═════ GIVEN INFORMATION ═════
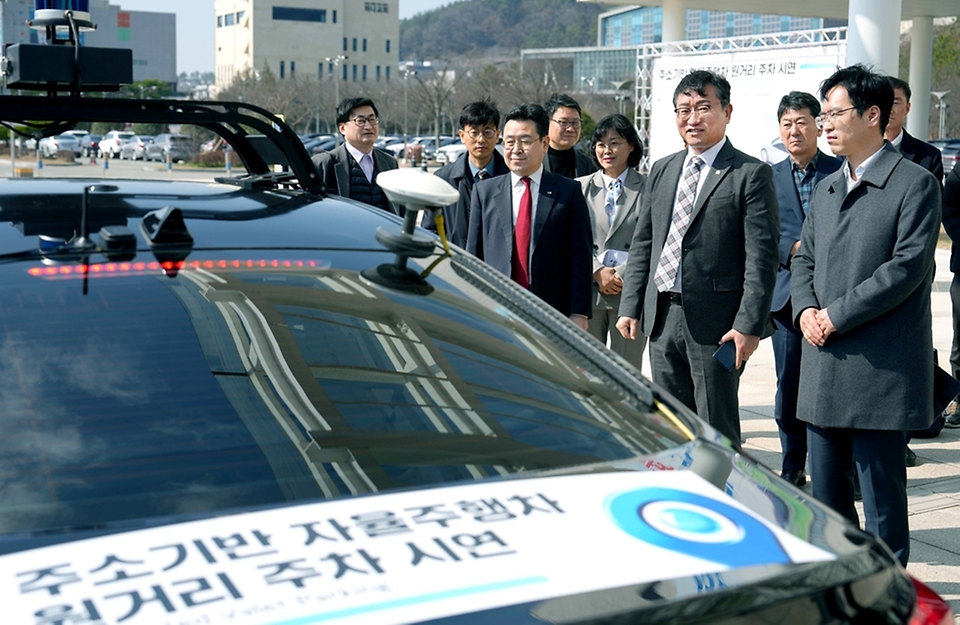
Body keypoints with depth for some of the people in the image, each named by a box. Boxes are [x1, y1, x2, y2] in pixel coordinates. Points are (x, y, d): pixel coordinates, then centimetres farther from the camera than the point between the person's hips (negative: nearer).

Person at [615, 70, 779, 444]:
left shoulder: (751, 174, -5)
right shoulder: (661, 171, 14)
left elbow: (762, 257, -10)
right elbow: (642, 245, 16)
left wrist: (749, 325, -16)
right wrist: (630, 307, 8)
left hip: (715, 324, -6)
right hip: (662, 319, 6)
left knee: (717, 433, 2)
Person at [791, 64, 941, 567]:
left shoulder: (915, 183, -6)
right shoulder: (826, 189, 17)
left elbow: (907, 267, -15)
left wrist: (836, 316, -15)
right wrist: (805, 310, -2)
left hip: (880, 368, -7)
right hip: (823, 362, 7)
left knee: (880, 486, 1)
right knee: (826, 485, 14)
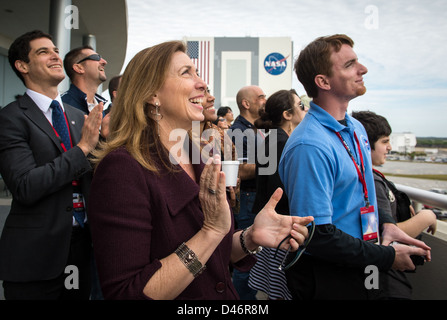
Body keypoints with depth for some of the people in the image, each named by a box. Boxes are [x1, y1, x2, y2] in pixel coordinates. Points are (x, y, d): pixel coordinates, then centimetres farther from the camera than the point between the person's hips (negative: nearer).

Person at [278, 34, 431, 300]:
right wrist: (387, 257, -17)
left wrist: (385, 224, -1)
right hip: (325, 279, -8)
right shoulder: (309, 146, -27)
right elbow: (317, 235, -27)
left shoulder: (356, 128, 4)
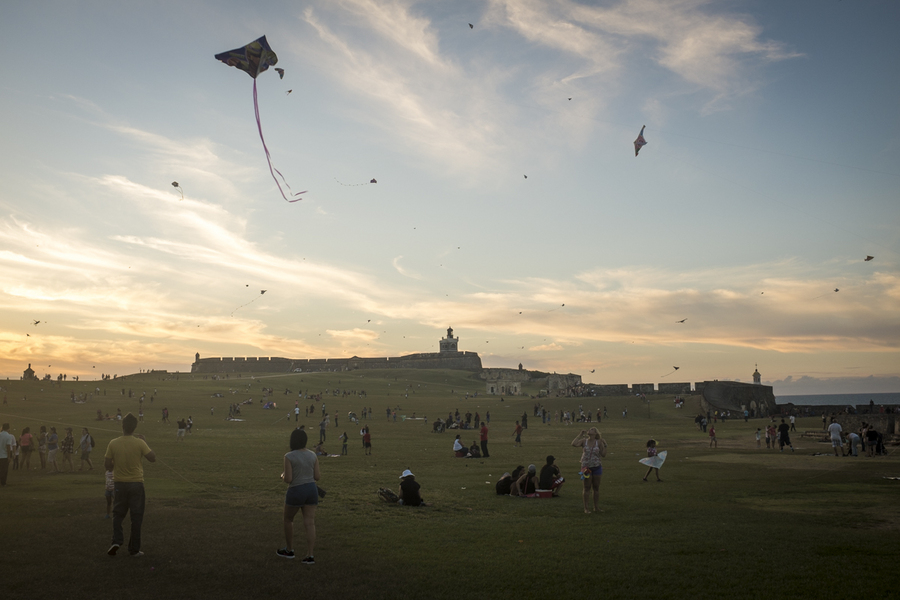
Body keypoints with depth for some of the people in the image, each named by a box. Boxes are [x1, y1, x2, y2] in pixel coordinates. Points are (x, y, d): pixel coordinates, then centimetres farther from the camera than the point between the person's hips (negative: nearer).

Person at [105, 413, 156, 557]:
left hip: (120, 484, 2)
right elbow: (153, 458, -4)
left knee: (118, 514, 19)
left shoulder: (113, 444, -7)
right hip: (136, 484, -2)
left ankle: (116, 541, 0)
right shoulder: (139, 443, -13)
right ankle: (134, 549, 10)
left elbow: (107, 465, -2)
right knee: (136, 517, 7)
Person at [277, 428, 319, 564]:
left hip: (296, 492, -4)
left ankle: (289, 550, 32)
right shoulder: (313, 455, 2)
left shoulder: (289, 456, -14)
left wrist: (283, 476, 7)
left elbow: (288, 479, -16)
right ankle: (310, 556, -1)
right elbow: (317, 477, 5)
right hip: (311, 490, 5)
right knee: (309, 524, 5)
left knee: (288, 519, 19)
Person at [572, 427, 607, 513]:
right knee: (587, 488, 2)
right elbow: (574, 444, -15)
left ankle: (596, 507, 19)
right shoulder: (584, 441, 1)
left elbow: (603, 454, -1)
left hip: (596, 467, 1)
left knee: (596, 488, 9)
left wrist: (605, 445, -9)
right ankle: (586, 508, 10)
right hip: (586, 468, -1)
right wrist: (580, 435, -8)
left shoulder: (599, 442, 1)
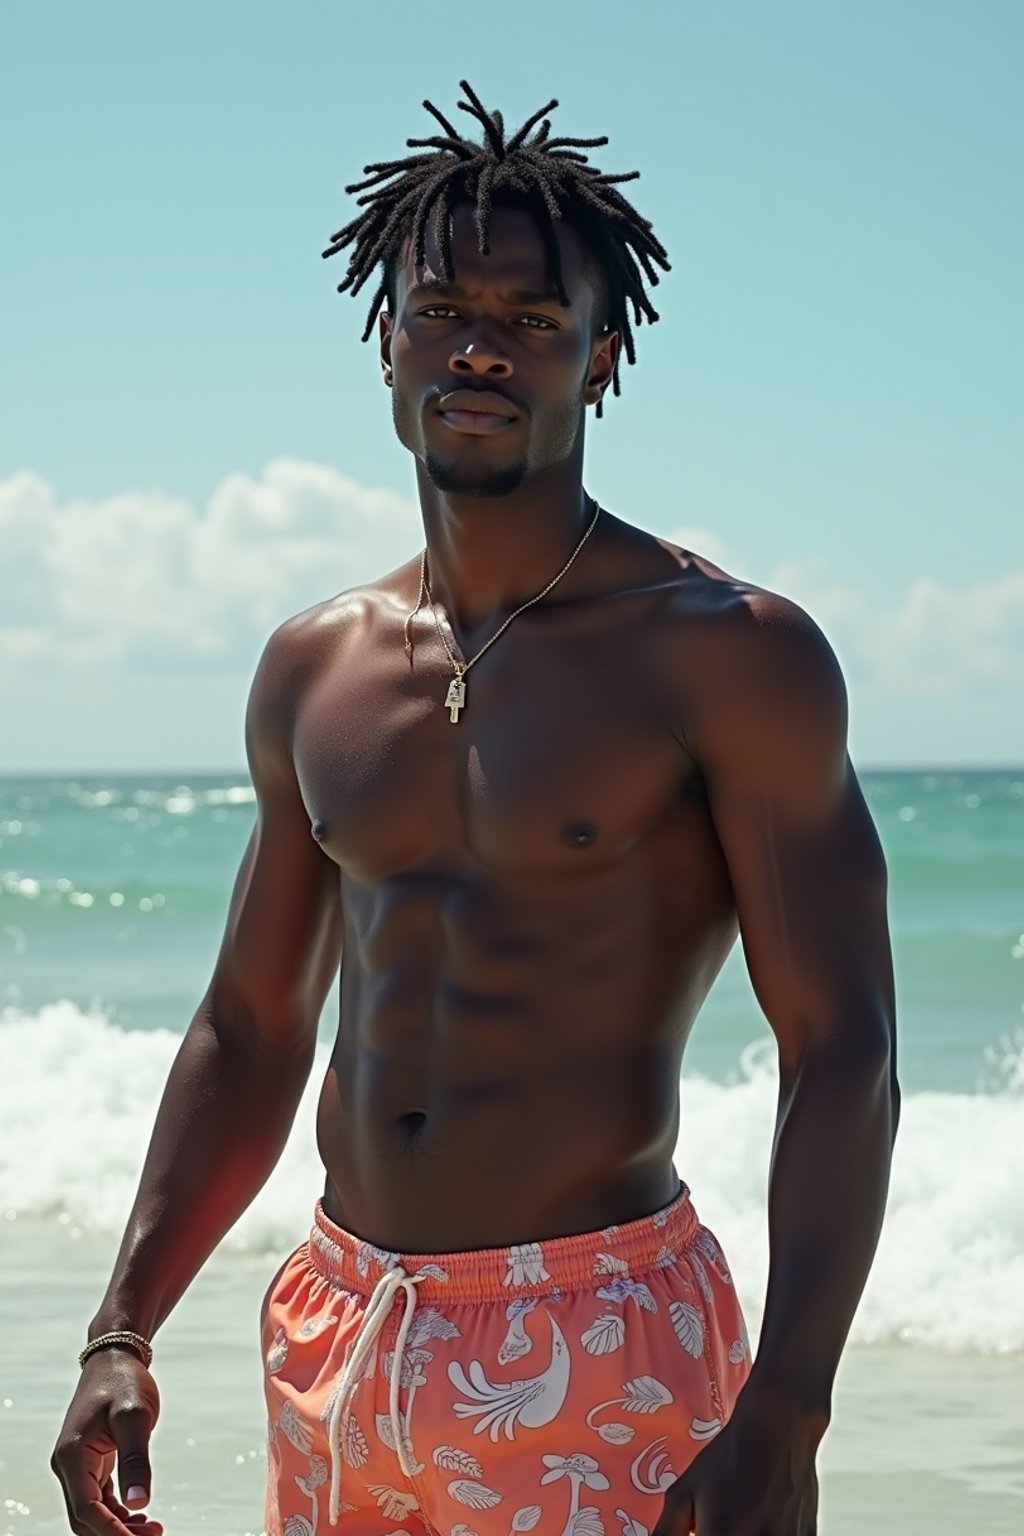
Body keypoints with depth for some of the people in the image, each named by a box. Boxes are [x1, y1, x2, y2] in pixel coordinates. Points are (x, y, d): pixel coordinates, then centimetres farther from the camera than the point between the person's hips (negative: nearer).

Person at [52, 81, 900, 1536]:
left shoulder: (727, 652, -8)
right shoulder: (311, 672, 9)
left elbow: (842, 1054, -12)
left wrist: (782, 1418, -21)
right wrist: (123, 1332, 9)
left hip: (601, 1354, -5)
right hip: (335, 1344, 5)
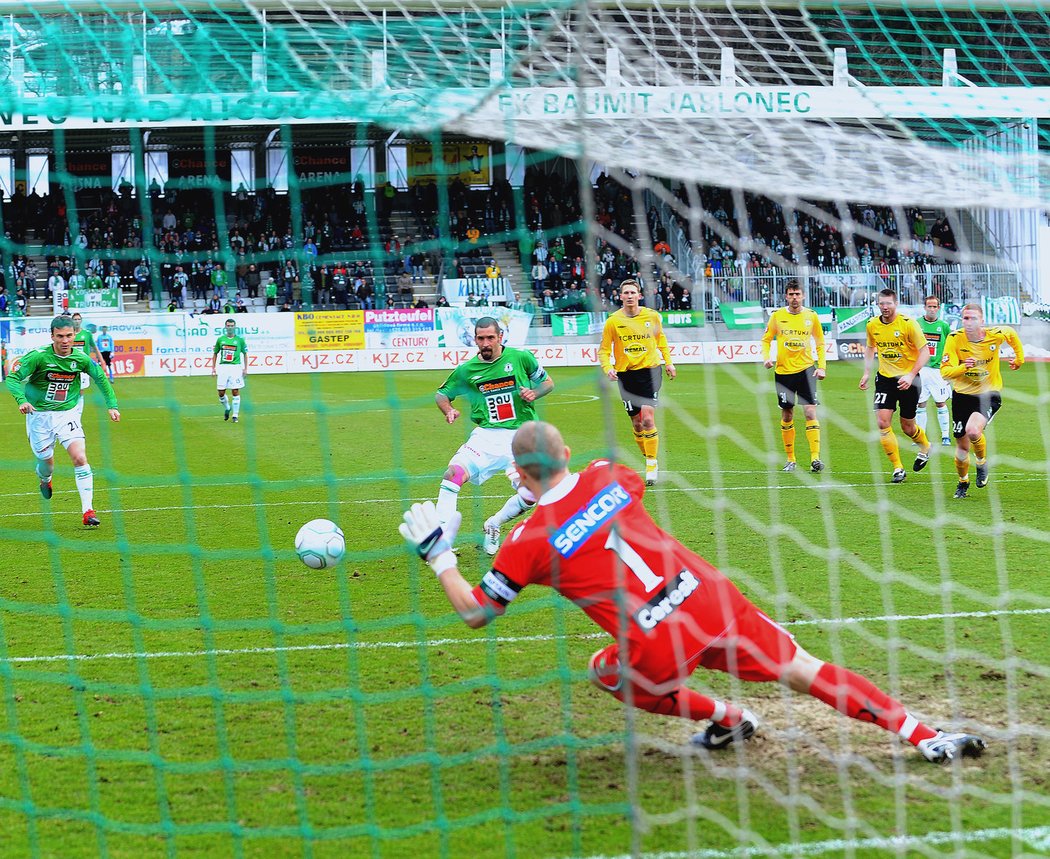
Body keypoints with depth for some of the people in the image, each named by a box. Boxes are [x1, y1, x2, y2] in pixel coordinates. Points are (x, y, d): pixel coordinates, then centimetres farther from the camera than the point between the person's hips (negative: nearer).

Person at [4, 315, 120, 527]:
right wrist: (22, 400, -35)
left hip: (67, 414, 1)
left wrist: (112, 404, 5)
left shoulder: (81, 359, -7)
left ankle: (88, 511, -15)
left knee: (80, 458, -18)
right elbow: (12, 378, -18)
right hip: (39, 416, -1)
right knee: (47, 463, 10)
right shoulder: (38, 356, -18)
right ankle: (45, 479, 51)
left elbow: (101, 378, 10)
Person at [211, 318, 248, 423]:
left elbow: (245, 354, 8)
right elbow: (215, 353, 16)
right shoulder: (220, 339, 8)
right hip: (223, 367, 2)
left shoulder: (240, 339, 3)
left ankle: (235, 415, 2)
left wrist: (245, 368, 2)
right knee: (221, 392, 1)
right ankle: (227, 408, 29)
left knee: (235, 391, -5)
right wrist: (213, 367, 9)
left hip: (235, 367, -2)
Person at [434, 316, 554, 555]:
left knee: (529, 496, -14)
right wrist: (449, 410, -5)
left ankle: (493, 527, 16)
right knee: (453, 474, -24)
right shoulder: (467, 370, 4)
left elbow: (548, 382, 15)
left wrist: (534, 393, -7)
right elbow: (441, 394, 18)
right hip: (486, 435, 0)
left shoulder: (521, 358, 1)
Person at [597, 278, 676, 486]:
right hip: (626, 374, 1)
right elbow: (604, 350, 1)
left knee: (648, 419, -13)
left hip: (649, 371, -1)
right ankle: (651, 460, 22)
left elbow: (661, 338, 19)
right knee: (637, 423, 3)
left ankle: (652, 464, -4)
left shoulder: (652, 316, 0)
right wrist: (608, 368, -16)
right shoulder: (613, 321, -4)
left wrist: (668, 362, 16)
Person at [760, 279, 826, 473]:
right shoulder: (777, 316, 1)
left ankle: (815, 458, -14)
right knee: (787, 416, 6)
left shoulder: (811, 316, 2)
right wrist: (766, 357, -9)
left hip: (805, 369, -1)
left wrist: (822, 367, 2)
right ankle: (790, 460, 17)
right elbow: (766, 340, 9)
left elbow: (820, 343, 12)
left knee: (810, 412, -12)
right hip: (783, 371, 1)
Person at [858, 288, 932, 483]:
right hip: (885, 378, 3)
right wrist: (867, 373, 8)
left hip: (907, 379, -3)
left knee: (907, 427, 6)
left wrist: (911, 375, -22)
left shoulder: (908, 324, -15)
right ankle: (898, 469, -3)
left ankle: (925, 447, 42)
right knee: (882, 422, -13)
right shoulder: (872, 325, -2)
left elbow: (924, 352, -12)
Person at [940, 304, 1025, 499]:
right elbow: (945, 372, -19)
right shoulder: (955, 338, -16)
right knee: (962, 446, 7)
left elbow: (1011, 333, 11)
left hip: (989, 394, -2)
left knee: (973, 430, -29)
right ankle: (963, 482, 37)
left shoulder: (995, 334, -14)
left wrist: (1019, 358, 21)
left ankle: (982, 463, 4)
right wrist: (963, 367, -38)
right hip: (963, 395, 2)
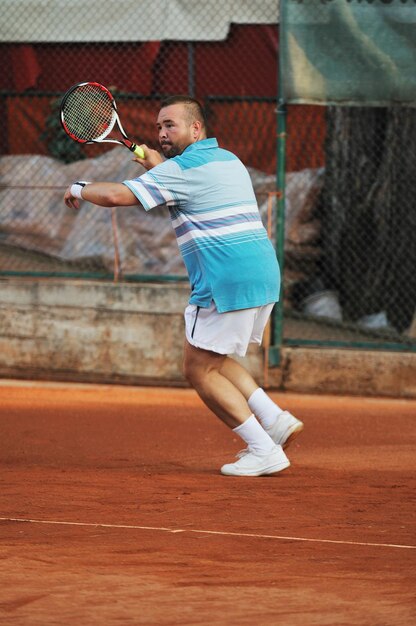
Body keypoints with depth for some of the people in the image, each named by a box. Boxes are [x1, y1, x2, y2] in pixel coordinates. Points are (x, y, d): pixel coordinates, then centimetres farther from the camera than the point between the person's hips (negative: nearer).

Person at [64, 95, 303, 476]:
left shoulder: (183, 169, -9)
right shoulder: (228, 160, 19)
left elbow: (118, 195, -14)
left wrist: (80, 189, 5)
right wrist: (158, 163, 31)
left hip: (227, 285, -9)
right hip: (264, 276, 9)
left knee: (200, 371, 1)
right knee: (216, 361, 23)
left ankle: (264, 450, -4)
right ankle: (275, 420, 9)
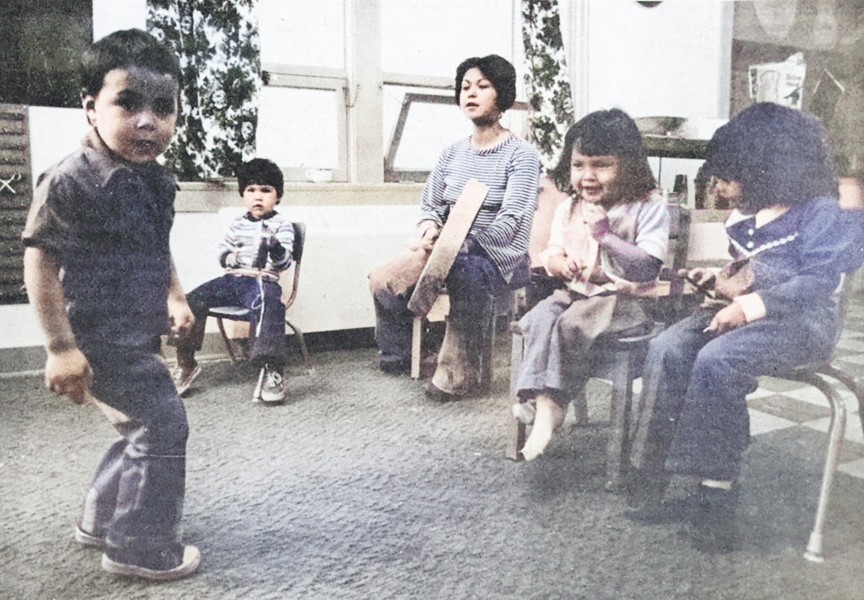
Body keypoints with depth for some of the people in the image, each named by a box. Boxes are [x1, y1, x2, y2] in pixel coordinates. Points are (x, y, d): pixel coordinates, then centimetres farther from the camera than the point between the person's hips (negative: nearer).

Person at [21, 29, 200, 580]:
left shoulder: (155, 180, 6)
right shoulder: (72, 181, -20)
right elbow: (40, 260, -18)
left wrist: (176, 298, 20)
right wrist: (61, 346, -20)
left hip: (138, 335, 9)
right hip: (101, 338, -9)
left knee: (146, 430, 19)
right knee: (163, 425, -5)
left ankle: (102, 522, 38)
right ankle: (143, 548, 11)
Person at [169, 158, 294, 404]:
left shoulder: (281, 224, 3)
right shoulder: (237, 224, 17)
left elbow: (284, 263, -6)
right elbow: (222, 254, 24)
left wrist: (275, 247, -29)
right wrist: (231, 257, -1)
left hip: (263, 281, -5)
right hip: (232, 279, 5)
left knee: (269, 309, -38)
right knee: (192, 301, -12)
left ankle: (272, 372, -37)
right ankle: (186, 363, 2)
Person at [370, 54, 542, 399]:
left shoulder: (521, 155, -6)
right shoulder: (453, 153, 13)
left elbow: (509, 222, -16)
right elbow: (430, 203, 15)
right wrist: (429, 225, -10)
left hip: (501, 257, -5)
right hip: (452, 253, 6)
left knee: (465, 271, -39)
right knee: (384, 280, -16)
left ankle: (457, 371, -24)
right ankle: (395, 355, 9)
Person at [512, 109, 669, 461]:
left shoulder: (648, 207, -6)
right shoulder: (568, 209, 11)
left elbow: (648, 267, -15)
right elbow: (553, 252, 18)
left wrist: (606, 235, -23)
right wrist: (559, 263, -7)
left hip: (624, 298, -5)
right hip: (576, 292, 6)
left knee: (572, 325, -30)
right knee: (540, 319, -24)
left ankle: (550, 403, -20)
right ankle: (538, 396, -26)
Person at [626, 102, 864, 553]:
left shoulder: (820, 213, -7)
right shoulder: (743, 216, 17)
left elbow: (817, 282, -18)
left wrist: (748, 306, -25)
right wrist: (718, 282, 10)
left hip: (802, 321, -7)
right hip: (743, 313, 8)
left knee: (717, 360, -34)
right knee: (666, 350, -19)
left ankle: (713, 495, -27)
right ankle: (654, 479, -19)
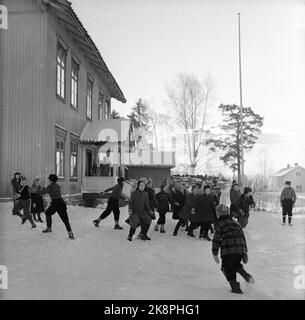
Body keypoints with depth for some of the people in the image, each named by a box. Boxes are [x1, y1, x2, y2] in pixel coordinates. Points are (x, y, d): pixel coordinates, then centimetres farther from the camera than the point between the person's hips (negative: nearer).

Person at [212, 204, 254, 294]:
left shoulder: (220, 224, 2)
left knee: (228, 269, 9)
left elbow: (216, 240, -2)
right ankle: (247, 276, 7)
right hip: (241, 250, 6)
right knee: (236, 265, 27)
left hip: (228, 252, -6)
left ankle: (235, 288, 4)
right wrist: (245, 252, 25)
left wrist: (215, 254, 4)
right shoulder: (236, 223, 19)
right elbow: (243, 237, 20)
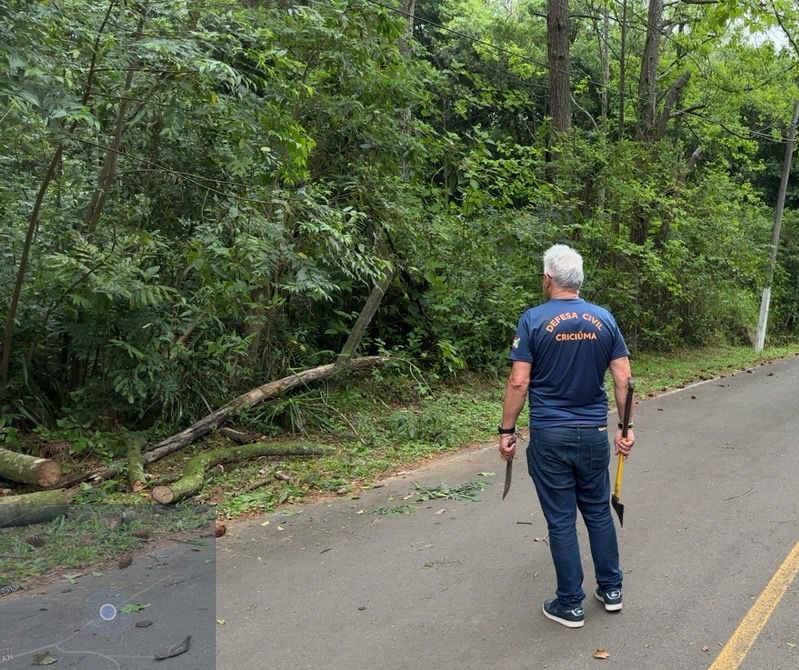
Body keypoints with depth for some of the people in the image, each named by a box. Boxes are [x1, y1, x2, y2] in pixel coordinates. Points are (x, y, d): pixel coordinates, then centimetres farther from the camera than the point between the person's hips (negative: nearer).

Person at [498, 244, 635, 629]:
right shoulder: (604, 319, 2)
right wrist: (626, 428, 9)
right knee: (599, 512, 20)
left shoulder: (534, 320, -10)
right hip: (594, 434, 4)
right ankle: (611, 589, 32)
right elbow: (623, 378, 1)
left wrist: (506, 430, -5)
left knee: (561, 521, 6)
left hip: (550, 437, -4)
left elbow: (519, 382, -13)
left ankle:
═════
*ACTIVITY:*
Copy the items as a numbered list, starting at the line that contains "right knee: (47, 463, 10)" and ending at the line that contains "right ankle: (898, 469, -3)", and omit any blank lines.

*OUTPUT OF THE TASK:*
1. right knee: (47, 463, 10)
2. right shoulder: (38, 356, -18)
3. right ankle: (45, 479, 51)
4. left elbow: (101, 378, 10)
5. Person at [211, 318, 248, 423]:
6. left elbow: (245, 354, 8)
7. right elbow: (215, 353, 16)
8. right shoulder: (220, 339, 8)
9. right hip: (223, 367, 2)
10. left shoulder: (240, 339, 3)
11. left ankle: (235, 415, 2)
12. left wrist: (245, 368, 2)
13. right knee: (221, 392, 1)
14. right ankle: (227, 408, 29)
15. left knee: (235, 391, -5)
16. right wrist: (213, 367, 9)
17. left hip: (235, 367, -2)
18. Person at [434, 316, 554, 555]:
19. left knee: (529, 496, -14)
20. right wrist: (449, 410, -5)
21. left ankle: (493, 527, 16)
22. right knee: (453, 474, -24)
23. right shoulder: (467, 370, 4)
24. left elbow: (548, 382, 15)
25. left wrist: (534, 393, -7)
26. right elbow: (441, 394, 18)
27. right hip: (486, 435, 0)
28. left shoulder: (521, 358, 1)
29. Person at [597, 278, 676, 486]:
30. right hip: (626, 374, 1)
31. right elbow: (604, 350, 1)
32. left knee: (648, 419, -13)
33. left hip: (649, 371, -1)
34. right ankle: (651, 460, 22)
35. left elbow: (661, 338, 19)
36. right knee: (637, 423, 3)
37. left ankle: (652, 464, -4)
38. left shoulder: (652, 316, 0)
39. right wrist: (608, 368, -16)
40. right shoulder: (613, 321, -4)
41. left wrist: (668, 362, 16)
42. Person at [760, 279, 826, 473]:
43. right shoulder: (777, 316, 1)
44. left ankle: (815, 458, -14)
45. right knee: (787, 416, 6)
46. left shoulder: (811, 316, 2)
47. right wrist: (766, 357, -9)
48. left hip: (805, 369, -1)
49. left wrist: (822, 367, 2)
50. right ankle: (790, 460, 17)
51. right elbow: (766, 340, 9)
52. left elbow: (820, 343, 12)
53. left knee: (810, 412, -12)
54. right hip: (783, 371, 1)
55. Person at [858, 288, 932, 483]:
56. right hip: (885, 378, 3)
57. right wrist: (867, 373, 8)
58. left hip: (907, 379, -3)
59. left knee: (907, 427, 6)
60. left wrist: (911, 375, -22)
61. left shoulder: (908, 324, -15)
62. right ankle: (898, 469, -3)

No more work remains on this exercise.